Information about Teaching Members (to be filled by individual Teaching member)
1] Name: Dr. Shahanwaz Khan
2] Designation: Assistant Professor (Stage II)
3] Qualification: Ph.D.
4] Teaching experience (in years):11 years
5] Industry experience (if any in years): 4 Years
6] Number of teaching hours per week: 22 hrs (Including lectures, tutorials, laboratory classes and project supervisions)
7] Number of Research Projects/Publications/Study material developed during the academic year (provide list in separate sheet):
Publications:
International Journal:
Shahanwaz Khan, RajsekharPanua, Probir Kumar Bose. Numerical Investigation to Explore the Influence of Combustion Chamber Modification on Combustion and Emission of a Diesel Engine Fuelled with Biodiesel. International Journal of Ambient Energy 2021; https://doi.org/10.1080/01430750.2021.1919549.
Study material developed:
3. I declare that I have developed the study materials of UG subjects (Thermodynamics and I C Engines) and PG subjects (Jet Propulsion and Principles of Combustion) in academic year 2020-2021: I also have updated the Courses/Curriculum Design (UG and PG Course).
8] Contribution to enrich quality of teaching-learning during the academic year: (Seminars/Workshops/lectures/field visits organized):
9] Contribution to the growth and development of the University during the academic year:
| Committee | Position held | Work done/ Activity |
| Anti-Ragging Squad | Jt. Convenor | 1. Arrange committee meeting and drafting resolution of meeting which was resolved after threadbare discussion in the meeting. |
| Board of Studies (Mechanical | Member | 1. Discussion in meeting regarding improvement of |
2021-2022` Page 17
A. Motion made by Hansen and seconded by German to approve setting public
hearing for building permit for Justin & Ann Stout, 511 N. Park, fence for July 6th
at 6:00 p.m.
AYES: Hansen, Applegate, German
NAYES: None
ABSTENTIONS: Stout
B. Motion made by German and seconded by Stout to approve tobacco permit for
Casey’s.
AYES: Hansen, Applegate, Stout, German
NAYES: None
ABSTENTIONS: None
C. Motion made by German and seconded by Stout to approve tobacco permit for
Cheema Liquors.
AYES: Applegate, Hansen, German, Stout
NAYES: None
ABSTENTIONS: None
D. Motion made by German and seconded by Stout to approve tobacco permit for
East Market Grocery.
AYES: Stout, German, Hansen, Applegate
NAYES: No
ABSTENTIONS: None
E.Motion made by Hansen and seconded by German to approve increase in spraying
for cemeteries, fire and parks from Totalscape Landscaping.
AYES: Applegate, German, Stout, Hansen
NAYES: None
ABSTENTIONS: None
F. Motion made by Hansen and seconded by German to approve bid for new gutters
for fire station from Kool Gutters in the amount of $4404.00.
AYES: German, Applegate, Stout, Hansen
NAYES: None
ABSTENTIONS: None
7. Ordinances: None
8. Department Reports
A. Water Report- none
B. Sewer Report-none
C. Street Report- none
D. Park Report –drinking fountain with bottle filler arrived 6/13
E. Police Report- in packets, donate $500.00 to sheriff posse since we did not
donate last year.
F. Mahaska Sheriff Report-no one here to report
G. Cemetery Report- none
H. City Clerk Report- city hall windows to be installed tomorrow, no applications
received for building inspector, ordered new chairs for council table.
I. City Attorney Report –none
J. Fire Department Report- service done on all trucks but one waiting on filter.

------

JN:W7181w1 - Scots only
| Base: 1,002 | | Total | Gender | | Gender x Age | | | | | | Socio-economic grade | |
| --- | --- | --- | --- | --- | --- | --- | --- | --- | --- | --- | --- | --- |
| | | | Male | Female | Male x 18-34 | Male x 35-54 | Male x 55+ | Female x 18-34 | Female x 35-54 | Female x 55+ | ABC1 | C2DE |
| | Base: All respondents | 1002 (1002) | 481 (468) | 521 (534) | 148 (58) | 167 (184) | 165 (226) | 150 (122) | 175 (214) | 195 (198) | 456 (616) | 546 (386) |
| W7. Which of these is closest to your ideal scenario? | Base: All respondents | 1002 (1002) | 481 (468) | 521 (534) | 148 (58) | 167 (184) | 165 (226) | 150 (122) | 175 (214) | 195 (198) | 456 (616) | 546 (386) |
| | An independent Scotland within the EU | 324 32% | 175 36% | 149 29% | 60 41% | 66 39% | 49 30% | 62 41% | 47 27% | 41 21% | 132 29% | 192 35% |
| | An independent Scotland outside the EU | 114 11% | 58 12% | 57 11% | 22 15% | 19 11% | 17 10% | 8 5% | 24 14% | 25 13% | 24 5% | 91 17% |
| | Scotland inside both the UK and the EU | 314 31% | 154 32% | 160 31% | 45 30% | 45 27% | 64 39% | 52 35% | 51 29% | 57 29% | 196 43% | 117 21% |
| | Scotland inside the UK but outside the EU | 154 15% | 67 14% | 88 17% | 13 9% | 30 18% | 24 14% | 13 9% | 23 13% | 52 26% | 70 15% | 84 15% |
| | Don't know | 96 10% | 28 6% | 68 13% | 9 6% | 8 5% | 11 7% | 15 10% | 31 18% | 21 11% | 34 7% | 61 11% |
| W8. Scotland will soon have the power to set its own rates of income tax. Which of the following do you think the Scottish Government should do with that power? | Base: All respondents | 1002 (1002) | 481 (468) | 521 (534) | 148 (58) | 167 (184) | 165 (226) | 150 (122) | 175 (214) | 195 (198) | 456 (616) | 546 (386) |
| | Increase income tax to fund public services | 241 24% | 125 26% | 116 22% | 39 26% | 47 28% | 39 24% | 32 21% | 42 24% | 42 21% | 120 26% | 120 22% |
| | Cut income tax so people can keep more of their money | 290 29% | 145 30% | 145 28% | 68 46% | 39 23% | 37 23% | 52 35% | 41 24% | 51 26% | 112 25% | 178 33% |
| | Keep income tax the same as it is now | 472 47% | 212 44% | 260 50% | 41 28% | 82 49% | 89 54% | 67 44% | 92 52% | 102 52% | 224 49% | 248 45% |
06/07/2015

------

_What the task asks_: For the entries above, count the lines that contain the string "Hansen", and state that number without further comment.

_Your solution_: 9